Cal hocha la tête et se tourna vers Luke.

— Alors nous passons immédiatement au plan d’Ackbar. Si les Yuuzhan Vong réagissent comme Ackbar l’a prévu, alors peut-être qu’ils n’auront pas le temps de tous nous massacrer.

— Bien, Monsieur, répondit Luke, l’esprit déjà perdu dans toutes sortes de calculs.

Il faudrait donc trois à quatre mois pour qu’Alpha Rouge soit de nouveau opérationnel.

Ce qui signifiait que Luke disposait de trois mois pour gagner la guerre.

Et si, au terme de ce délai, l’ennemi était effectivement au bord de la défaite, alors peut-être que Cal renoncerait à utiliser l’arme pour éliminer totalement les Yuuzhan Vong.

 

Les Jedi étaient ses yeux et ses oreilles.
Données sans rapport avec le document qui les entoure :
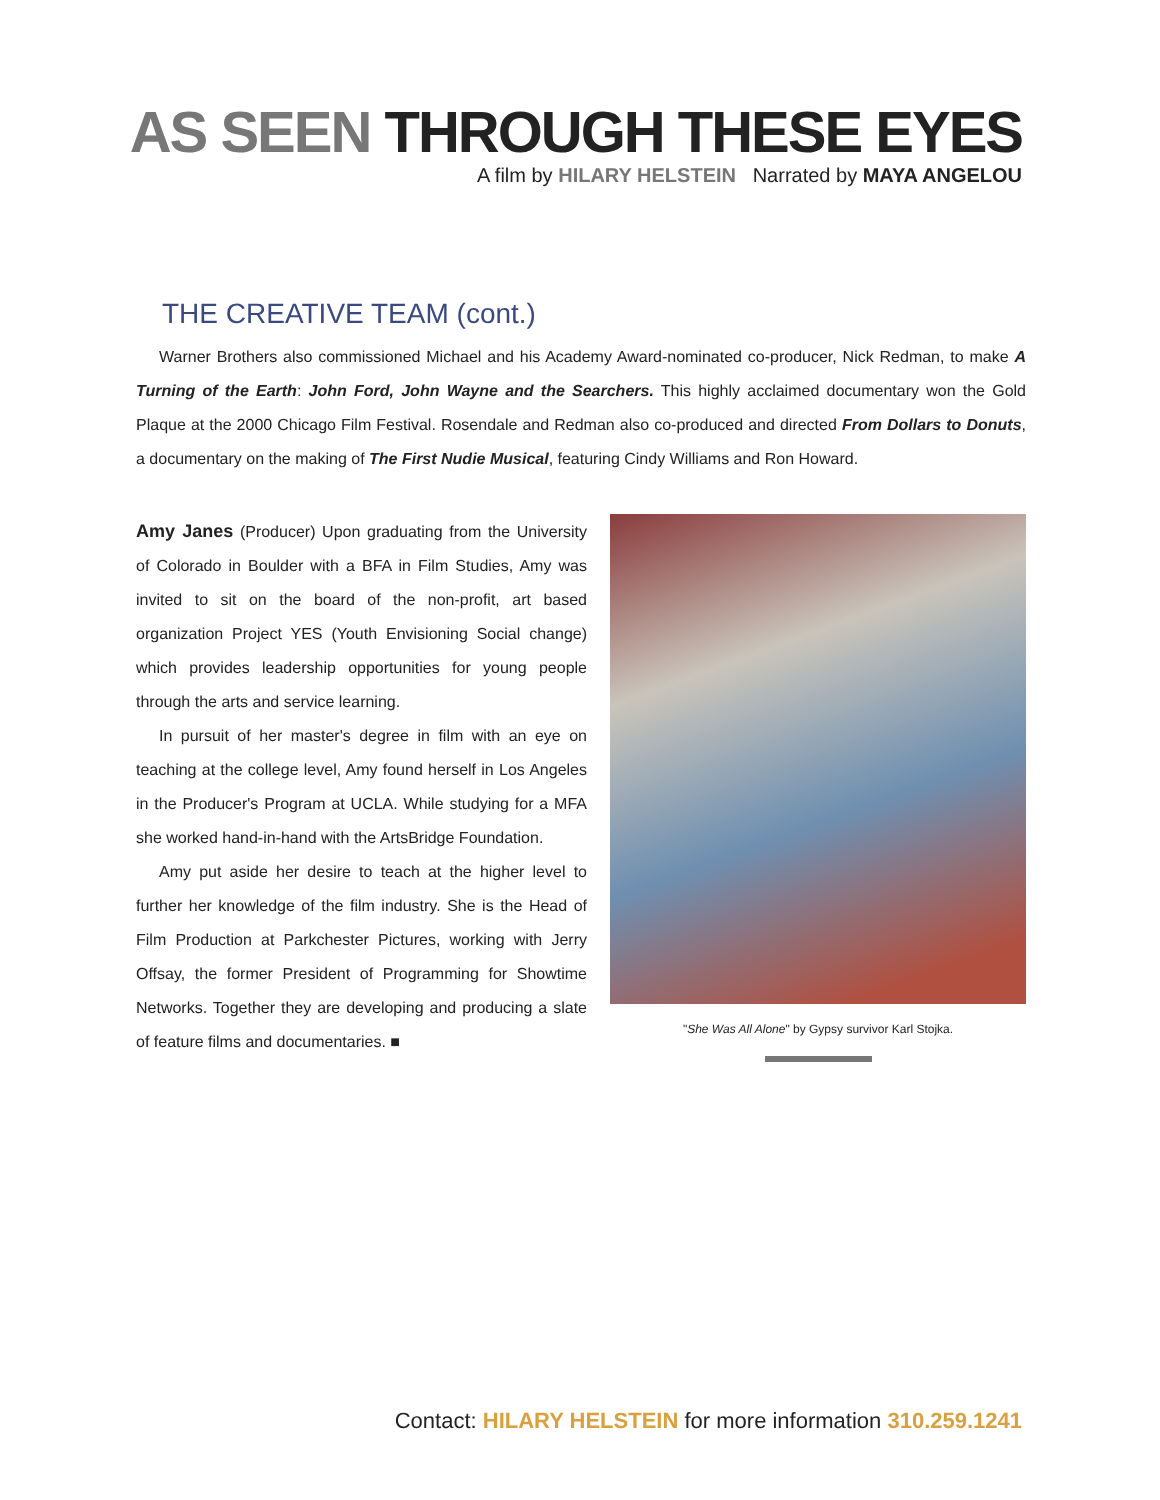AS SEEN THROUGH THESE EYES
A film by HILARY HELSTEIN Narrated by MAYA ANGELOU
THE CREATIVE TEAM (cont.)
Warner Brothers also commissioned Michael and his Academy Award-nominated co-producer, Nick Redman, to make A Turning of the Earth: John Ford, John Wayne and the Searchers. This highly acclaimed documentary won the Gold Plaque at the 2000 Chicago Film Festival. Rosendale and Redman also co-produced and directed From Dollars to Donuts, a documentary on the making of The First Nudie Musical, featuring Cindy Williams and Ron Howard.
Amy Janes (Producer) Upon graduating from the University of Colorado in Boulder with a BFA in Film Studies, Amy was invited to sit on the board of the non-profit, art based organization Project YES (Youth Envisioning Social change) which provides leadership opportunities for young people through the arts and service learning.
In pursuit of her master's degree in film with an eye on teaching at the college level, Amy found herself in Los Angeles in the Producer's Program at UCLA. While studying for a MFA she worked hand-in-hand with the ArtsBridge Foundation.
Amy put aside her desire to teach at the higher level to further her knowledge of the film industry. She is the Head of Film Production at Parkchester Pictures, working with Jerry Offsay, the former President of Programming for Showtime Networks. Together they are developing and producing a slate of feature films and documentaries. ■
"She Was All Alone" by Gypsy survivor Karl Stojka.
Contact: HILARY HELSTEIN for more information 310.259.1241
Les formations flottaient dans l’esprit de Jacen : les vaisseaux de transport lents et lourds, les navires capitaux bardés d’armement, les escadrons de chasseurs stellaires si rapides…

Il s’agissait d’un exercice de la Flotte. Un camp, aidé par le lien mental produit par les Jedi, s’opposait à un autre, largement supérieur en nombre, qui n’en bénéficiait pas. La Force brillait dans l’âme de Jacen comme un feu brûlant, il manœuvrait les escadrons alliés comme les pièces d’un immense puzzle, essayant de deviner, très longtemps à l’avance, les conséquences de chacun de ses mouvements.
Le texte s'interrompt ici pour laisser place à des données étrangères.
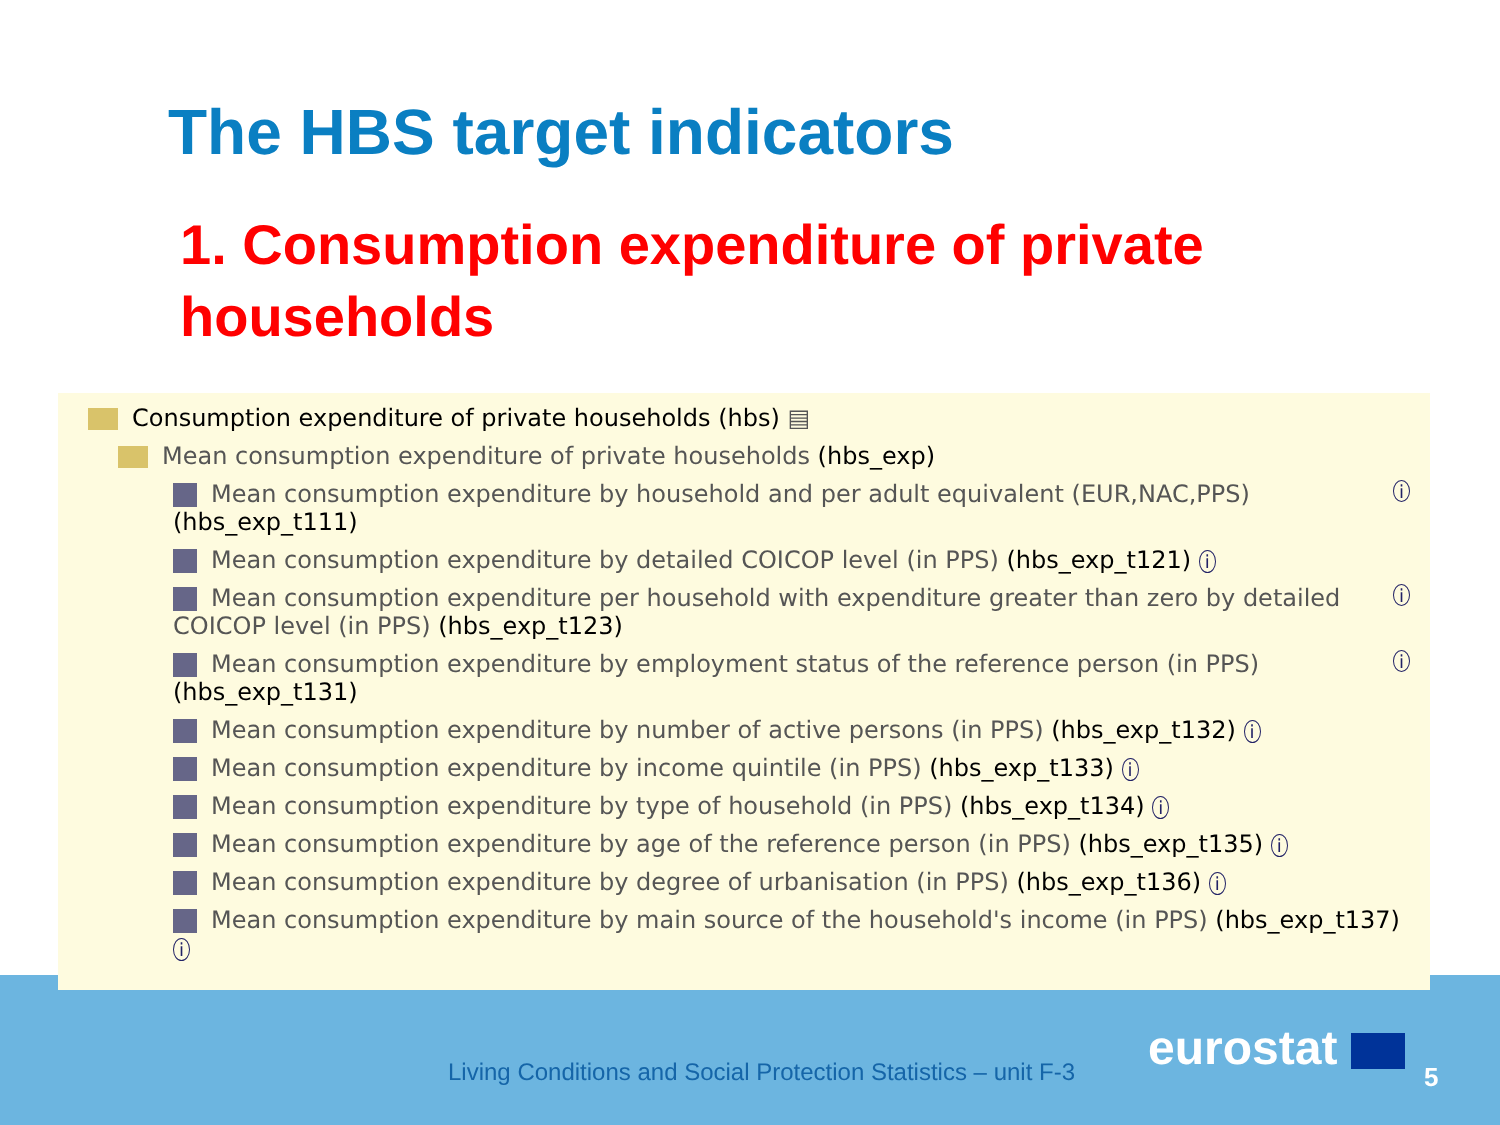The HBS target indicators
1. Consumption expenditure of private households
Consumption expenditure of private households (hbs) ▤
Mean consumption expenditure of private households (hbs_exp)
Mean consumption expenditure by household and per adult equivalent (EUR,NAC,PPS)
(hbs_exp_t111) i
Mean consumption expenditure by detailed COICOP level (in PPS) (hbs_exp_t121) i
Mean consumption expenditure per household with expenditure greater than zero by detailed
COICOP level (in PPS) (hbs_exp_t123) i
Mean consumption expenditure by employment status of the reference person (in PPS)
(hbs_exp_t131) i
Mean consumption expenditure by number of active persons (in PPS) (hbs_exp_t132) i
Mean consumption expenditure by income quintile (in PPS) (hbs_exp_t133) i
Mean consumption expenditure by type of household (in PPS) (hbs_exp_t134) i
Mean consumption expenditure by age of the reference person (in PPS) (hbs_exp_t135) i
Mean consumption expenditure by degree of urbanisation (in PPS) (hbs_exp_t136) i
Mean consumption expenditure by main source of the household's income (in PPS) (hbs_exp_t137) i
Living Conditions and Social Protection Statistics – unit F-3
eurostat
5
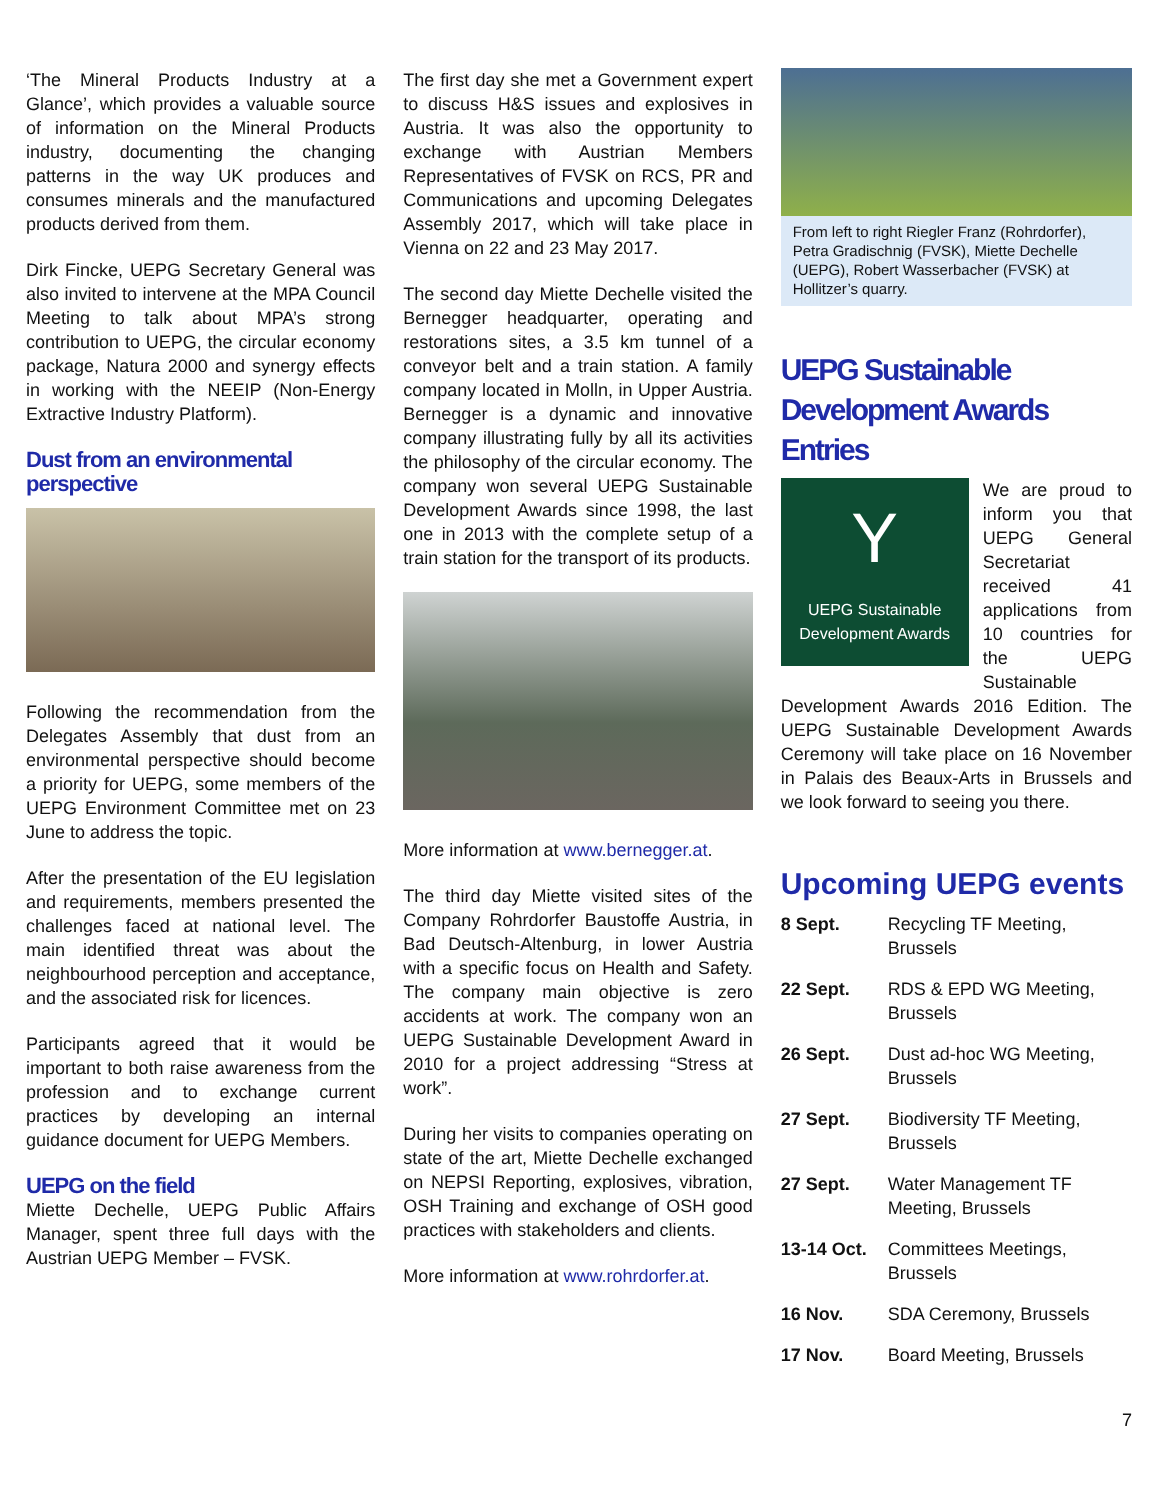‘The Mineral Products Industry at a Glance’, which provides a valuable source of information on the Mineral Products industry, documenting the changing patterns in the way UK produces and consumes minerals and the manufactured products derived from them.
Dirk Fincke, UEPG Secretary General was also invited to intervene at the MPA Council Meeting to talk about MPA’s strong contribution to UEPG, the circular economy package, Natura 2000 and synergy effects in working with the NEEIP (Non-Energy Extractive Industry Platform).
Dust from an environmental perspective
Following the recommendation from the Delegates Assembly that dust from an environmental perspective should become a priority for UEPG, some members of the UEPG Environment Committee met on 23 June to address the topic.
After the presentation of the EU legislation and requirements, members presented the challenges faced at national level. The main identified threat was about the neighbourhood perception and acceptance, and the associated risk for licences.
Participants agreed that it would be important to both raise awareness from the profession and to exchange current practices by developing an internal guidance document for UEPG Members.
UEPG on the field
Miette Dechelle, UEPG Public Affairs Manager, spent three full days with the Austrian UEPG Member – FVSK.
The first day she met a Government expert to discuss H&S issues and explosives in Austria. It was also the opportunity to exchange with Austrian Members Representatives of FVSK on RCS, PR and Communications and upcoming Delegates Assembly 2017, which will take place in Vienna on 22 and 23 May 2017.
The second day Miette Dechelle visited the Bernegger headquarter, operating and restorations sites, a 3.5 km tunnel of a conveyor belt and a train station. A family company located in Molln, in Upper Austria. Bernegger is a dynamic and innovative company illustrating fully by all its activities the philosophy of the circular economy. The company won several UEPG Sustainable Development Awards since 1998, the last one in 2013 with the complete setup of a train station for the transport of its products.
More information at www.bernegger.at.
The third day Miette visited sites of the Company Rohrdorfer Baustoffe Austria, in Bad Deutsch-Altenburg, in lower Austria with a specific focus on Health and Safety. The company main objective is zero accidents at work. The company won an UEPG Sustainable Development Award in 2010 for a project addressing “Stress at work”.
During her visits to companies operating on state of the art, Miette Dechelle exchanged on NEPSI Reporting, explosives, vibration, OSH Training and exchange of OSH good practices with stakeholders and clients.
More information at www.rohrdorfer.at.
From left to right Riegler Franz (Rohrdorfer), Petra Gradischnig (FVSK), Miette Dechelle (UEPG), Robert Wasserbacher (FVSK) at Hollitzer’s quarry.
UEPG Sustainable Development Awards Entries
Y
UEPG Sustainable Development Awards
We are proud to inform you that UEPG General Secretariat received 41 applications from 10 countries for the UEPG Sustainable Development Awards 2016 Edition. The UEPG Sustainable Development Awards Ceremony will take place on 16 November in Palais des Beaux-Arts in Brussels and we look forward to seeing you there.
Upcoming UEPG events
| 8 Sept. | Recycling TF Meeting, Brussels |
| 22 Sept. | RDS & EPD WG Meeting, Brussels |
| 26 Sept. | Dust ad-hoc WG Meeting, Brussels |
| 27 Sept. | Biodiversity TF Meeting, Brussels |
| 27 Sept. | Water Management TF Meeting, Brussels |
| 13-14 Oct. | Committees Meetings, Brussels |
| 16 Nov. | SDA Ceremony, Brussels |
| 17 Nov. | Board Meeting, Brussels |
7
La flotte adverse réagit. Les deux formations entrèrent en conflit, tous lasers éteints, les ordinateurs se chargeant de lancer des missiles simulés. L’image imprimée dans l’esprit de Jacen sembla s’étendre, les informations lui parvenaient en plus grand nombre et il lutta pour tenter d’en emmagasiner le plus possible, il sentit une goutte de sueur glisser le long de l’arête de son nez. L’image se détériora, se transformant en une confusion frénétique ponctuée par de rares moments de clarté.
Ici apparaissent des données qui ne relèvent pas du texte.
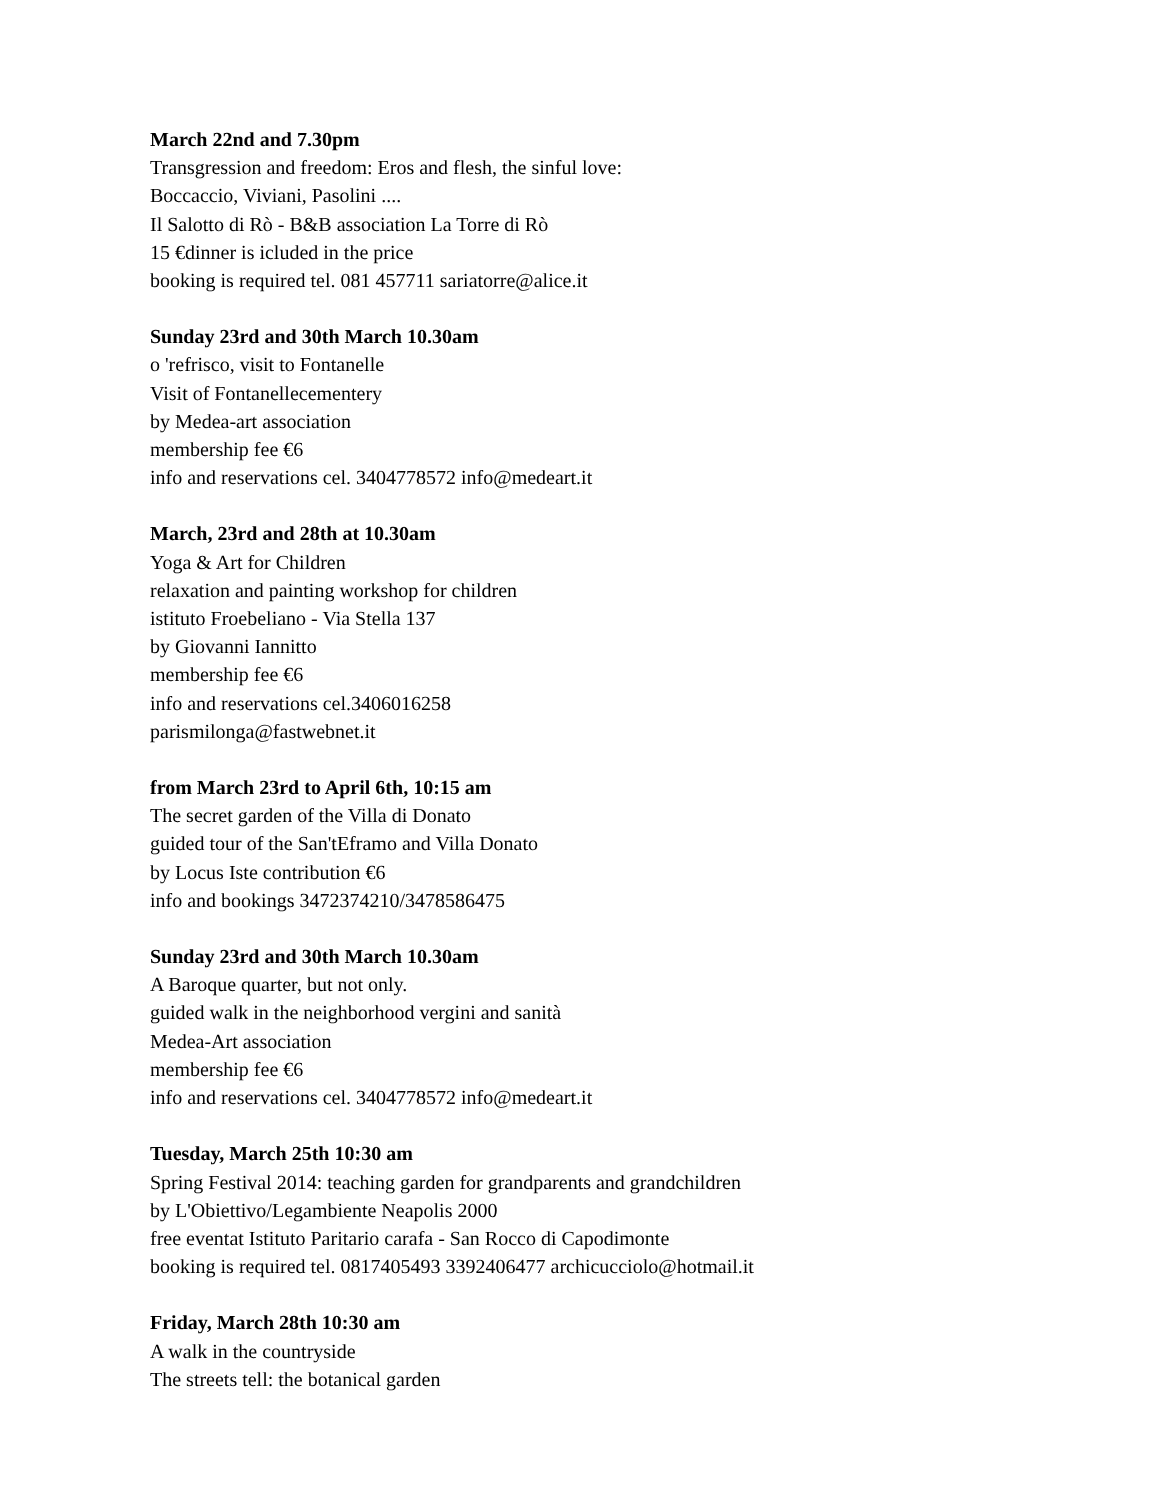March 22nd and 7.30pm
Transgression and freedom: Eros and flesh, the sinful love:
Boccaccio, Viviani, Pasolini ....
Il Salotto di Rò - B&B association La Torre di Rò
15 €dinner is icluded in the price
booking is required tel. 081 457711 sariatorre@alice.it
Sunday 23rd and 30th March 10.30am
o 'refrisco, visit to Fontanelle
Visit of Fontanellecementery
by Medea-art association
membership fee €6
info and reservations cel. 3404778572 info@medeart.it
March, 23rd and 28th at 10.30am
Yoga & Art for Children
relaxation and painting workshop for children
istituto Froebeliano - Via Stella 137
by Giovanni Iannitto
membership fee €6
info and reservations cel.3406016258
parismilonga@fastwebnet.it
from March 23rd to April 6th, 10:15 am
The secret garden of the Villa di Donato
guided tour of the San'tEframo and Villa Donato
by Locus Iste contribution €6
info and bookings 3472374210/3478586475
Sunday 23rd and 30th March 10.30am
A Baroque quarter, but not only.
guided walk in the neighborhood vergini and sanità
Medea-Art association
membership fee €6
info and reservations cel. 3404778572 info@medeart.it
Tuesday, March 25th 10:30 am
Spring Festival 2014: teaching garden for grandparents and grandchildren
by L'Obiettivo/Legambiente Neapolis 2000
free eventat Istituto Paritario carafa - San Rocco di Capodimonte
booking is required tel. 0817405493 3392406477 archicucciolo@hotmail.it
Friday, March 28th 10:30 am
A walk in the countryside
The streets tell: the botanical garden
Le lien mental se rompait toujours lorsque la situation devenait trop complexe. Jacen pouvait tenir et contrôler un grand nombre de Jedi, comme cela s’était produit pour ceux engagés dans le raid sur Duro, mais au-delà de cela, ses aptitudes se réduisaient considérablement. C’était très frustrant car il savait qu’il existait un moyen pour arriver à contrôler entièrement la situation, sans y être toutefois jamais parvenu. Si seulement plus de Jedi pouvaient joindre leur esprit au lien psychique… Si seulement il arrivait à se maîtriser et à canaliser son intelligence…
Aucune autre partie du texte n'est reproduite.